Cifrario di Cesare
Cifra e decifra messaggi con il metodo di Giulio Cesare: scegli lo spostamento da 1 a 25 (o usa il preset ROT13). Maiuscole conservate, simboli e spazi intatti.
Un po' di storia: da Giulio Cesare a ROT13
Secondo lo storico Svetonio, Giulio Cesare proteggeva la corrispondenza militare sostituendo ogni lettera con quella tre posizioni più avanti nell'alfabeto: la A diventava D, la B diventava E, e così via. È uno dei più antichi cifrari documentati. La variante ROT13, con spostamento di 13, ha una proprietà curiosa: poiché l'alfabeto latino ha 26 lettere, applicarla due volte riporta al testo originale — cifrare e decifrare sono la stessa operazione. Per questo negli anni '80 divenne lo standard nei forum Usenet per nascondere spoiler e soluzioni di enigmi.

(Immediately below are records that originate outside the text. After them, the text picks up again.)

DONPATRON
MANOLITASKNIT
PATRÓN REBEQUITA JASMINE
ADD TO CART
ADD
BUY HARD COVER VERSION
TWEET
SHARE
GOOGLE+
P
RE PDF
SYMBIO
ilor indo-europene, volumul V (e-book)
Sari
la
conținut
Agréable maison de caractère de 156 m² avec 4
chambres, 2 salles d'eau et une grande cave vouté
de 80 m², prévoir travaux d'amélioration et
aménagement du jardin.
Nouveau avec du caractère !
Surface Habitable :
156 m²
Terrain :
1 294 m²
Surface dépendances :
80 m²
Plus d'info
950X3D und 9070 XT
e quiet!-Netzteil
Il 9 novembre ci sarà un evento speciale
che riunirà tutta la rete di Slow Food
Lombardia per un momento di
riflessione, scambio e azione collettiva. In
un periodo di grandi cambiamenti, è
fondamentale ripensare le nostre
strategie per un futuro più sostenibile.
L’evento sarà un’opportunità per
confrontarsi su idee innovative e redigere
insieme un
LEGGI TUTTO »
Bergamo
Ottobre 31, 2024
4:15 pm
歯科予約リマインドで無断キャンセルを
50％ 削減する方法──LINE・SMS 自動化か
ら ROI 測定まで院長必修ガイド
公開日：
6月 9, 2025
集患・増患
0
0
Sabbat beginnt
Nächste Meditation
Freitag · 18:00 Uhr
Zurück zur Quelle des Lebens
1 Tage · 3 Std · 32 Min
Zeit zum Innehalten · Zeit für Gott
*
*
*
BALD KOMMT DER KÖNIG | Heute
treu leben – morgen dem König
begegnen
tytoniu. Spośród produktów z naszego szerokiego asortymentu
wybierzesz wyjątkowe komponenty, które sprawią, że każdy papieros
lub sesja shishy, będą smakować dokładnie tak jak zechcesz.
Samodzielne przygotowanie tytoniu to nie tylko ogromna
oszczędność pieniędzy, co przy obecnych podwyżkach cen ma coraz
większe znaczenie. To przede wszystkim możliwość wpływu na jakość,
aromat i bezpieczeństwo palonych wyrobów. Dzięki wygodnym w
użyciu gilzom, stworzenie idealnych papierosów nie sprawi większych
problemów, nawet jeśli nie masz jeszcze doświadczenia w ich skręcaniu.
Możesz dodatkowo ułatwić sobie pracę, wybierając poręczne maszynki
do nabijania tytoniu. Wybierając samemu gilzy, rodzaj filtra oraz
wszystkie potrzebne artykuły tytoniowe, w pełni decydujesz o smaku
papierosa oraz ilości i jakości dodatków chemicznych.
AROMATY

Quanto è sicuro il cifrario di Cesare?
Oggi per niente: esistono solo 25 spostamenti possibili, quindi si prova tutto in pochi secondi (attacco a forza bruta), e l'analisi delle frequenze delle lettere lo smaschera anche a mano — in italiano la E e la A sono le lettere più comuni, e restano le più comuni anche nel testo cifrato, solo spostate. Va benissimo però per giochi, cacce al tesoro, escape room e per capire le basi della crittografia: non usarlo mai per proteggere dati davvero riservati.